■ **Task description**
In the records that follow, find the line containing "Table 3. Diversity, frequency, and" and the line containing "FIGURE 6 | Illustration", then transcribe both and every line between them exactly, omitting pictures.

::: Source data

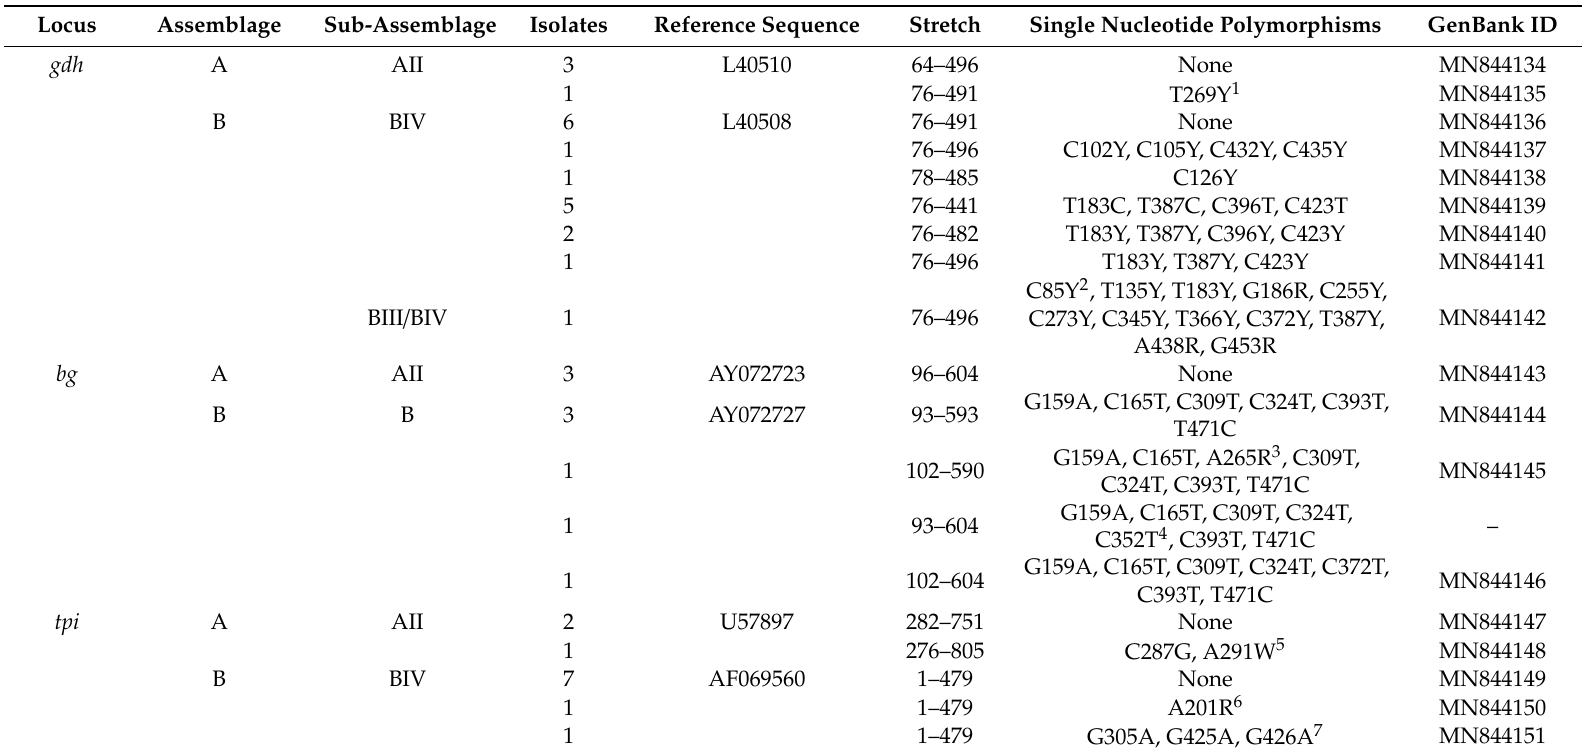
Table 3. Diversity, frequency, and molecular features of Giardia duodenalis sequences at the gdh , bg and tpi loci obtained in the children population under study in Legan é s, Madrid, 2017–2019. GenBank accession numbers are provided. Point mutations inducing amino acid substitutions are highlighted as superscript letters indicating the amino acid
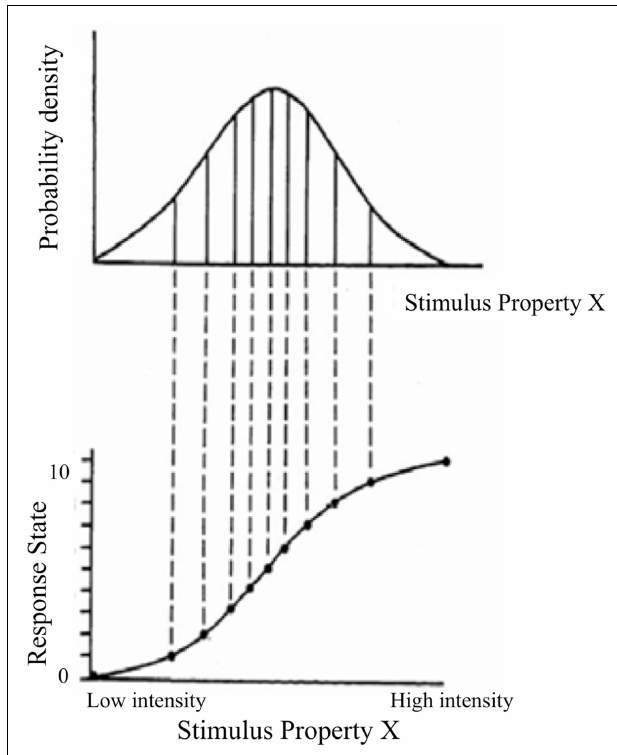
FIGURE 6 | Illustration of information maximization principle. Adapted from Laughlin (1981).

::::::
::: Source data

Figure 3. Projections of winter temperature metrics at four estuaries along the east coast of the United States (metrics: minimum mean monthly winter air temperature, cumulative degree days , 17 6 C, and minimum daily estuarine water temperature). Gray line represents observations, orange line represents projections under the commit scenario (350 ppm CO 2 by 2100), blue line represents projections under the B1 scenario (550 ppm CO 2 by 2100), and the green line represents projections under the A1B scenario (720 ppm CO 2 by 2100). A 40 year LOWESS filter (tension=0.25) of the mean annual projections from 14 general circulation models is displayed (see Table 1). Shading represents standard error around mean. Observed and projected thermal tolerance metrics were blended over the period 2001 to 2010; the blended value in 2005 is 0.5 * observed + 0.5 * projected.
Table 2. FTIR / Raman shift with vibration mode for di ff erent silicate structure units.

::::::
::: Source data

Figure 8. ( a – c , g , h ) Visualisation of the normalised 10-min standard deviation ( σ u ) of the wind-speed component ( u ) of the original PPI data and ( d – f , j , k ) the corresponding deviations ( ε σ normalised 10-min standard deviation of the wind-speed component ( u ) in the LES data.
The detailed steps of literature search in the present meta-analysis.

::::::

■ **Worked solution**
Table 3. Diversity, frequency, and molecular features of Giardia duodenalis sequences at the gdh , bg and tpi loci obtained in the children population under study in Legan é s, Madrid, 2017–2019. GenBank accession numbers are provided. Point mutations inducing amino acid substitutions are highlighted as superscript letters indicating the amino acid
FIGURE 6 | Illustration of information maximization principle. Adapted from Laughlin (1981).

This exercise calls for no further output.